TASK DETAILS:
Count the lines in the rows below that contain the string "jullie", matching case exactly, and reply with only that number.

[Extracted data entries]
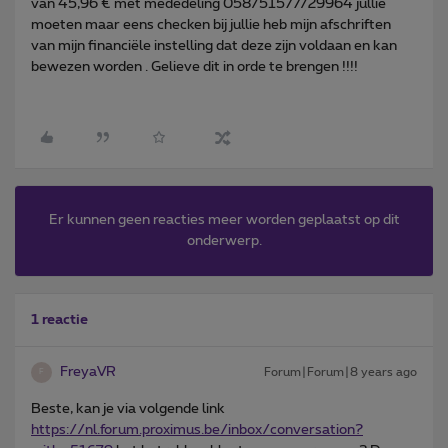
van 45,96 € met mededeling 058/51577/29964 jullie
moeten maar eens checken bij jullie heb mijn afschriften
van mijn financiële instelling dat deze zijn voldaan en kan
bewezen worden . Gelieve dit in orde te brengen !!!!
Er kunnen geen reacties meer worden geplaatst op dit
onderwerp.
1 reactie
FreyaVR
Forum|Forum|8 years ago
F
Beste, kan je via volgende link
https://nl.
forum.proximus.be/inbox/conversation?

FINISHED EXERCISE:
2